How to Restore the Legend of Opening Day
At long last, the daytime, American, non-Miami version of Opening Day is here. For some teams. If you’re keeping track at home, here’s how the gradual unveiling of the 2012 season has gone:
Phase 2 — Wednesday night, St. Louis opened up Marlins Park with a 4-1 win.
Phase 3 — A few more teams, 13 in all, play their first game today, starting with Boston and Detroit at 1 p.m. ET.
Phase 4 — Everyone else plays tomorrow.
I guess the Opening Day brand isn’t too important to MLB, which is kind of insane when you think about the fact that over a 162-game season, there aren’t many branding opportunities. You’ve got the playoff chase, the postseason and World Series, the All-Star Game, and Opening Day. Maybe bat day in Oakland. Maybe. Wouldn’t it make sense to have a festive, all-encompassing, heavily branded curtain-raiser? In baseball’s American prime, Opening Day was akin to a national holiday. Today, it sneaks up on you, and the season starts with a whimper. For a sport with diminishing popularity, that’s not good news.

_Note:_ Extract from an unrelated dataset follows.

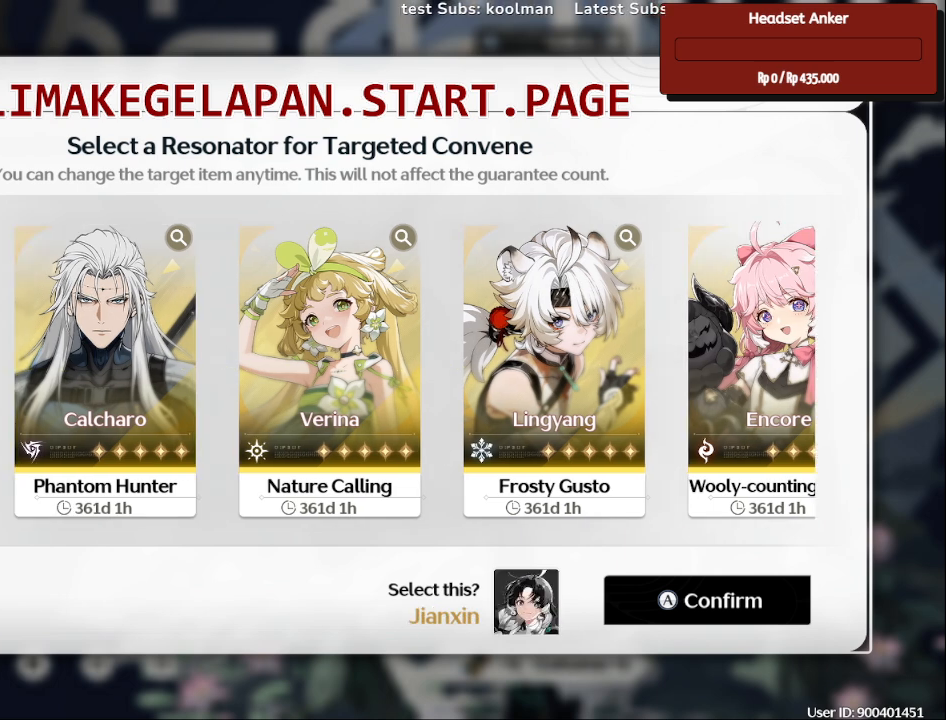
{"buttons": [], "left_stick": "center", "right_stick": "center", "events": [[167, "left_stick", "right"], [400, "left_stick", "center"]]}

With that in mind, here are five possibly ridiculous, possibly stupid, possibly visionary ideas on how to restore Opening Day to its high status.
1. Start with Interleague play
In 2013, Houston will move to the American League (which will be even harder to remember than this Miami Marlins thing), meaning that the number will be equal — 15 clubs in each league. Have each team play against its Interleague rival, and whichever league wins the most games on Opening Day has homefield advantage in the World Series. If they tie
15-15, homefield goes to the league that held it the previous year, Ryder Cup style.

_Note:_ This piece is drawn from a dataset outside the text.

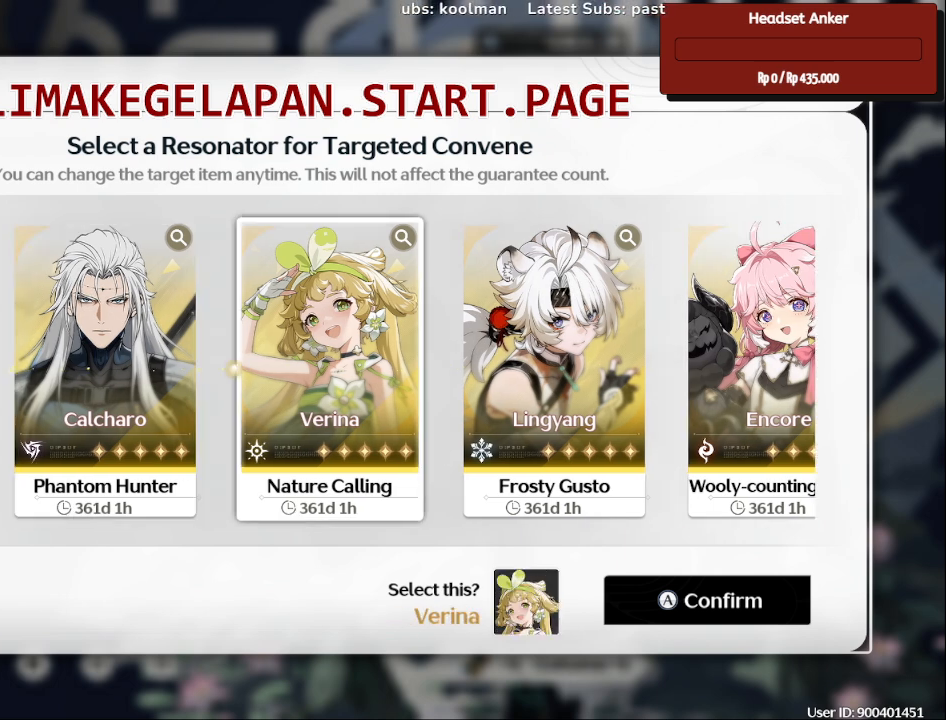
{"buttons": [], "left_stick": "center", "right_stick": "center", "events": [[100, "left_stick", "center"], [267, "left_stick", "right"], [433, "left_stick", "center"]]}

Crazy? Maybe. But how much does the All-Star Game really benefit by deciding homefield advantage? Does anyone watch it for that reason? The benefit to Opening Day would be far greater — you could keep track as the hours went by, and it would give meaning to the late games for East Coasters. (Plus, there are gambling benefits of a staggered start. Speaking of which )
2. Encourage Opening Day pools
I’m not saying it will ever be March Madness, but why can’t MLB have some kind of competition on its site to drum up interest? The format would have to be conducive to those who weren’t already huge fans, the way the bracket draws everyone in for the tournament. Here’s a very rudimentary format:
A — Pick the winner of all 15 games. Two points for each correct answer, and offer a $5,000 prize for anyone who picks all 15 correctly. (I’m not sure how feasible that is, but it feels like it would be hard to accomplish; if it’s too common, have just a few of the prizes that are awarded at random among the 15-15 group.)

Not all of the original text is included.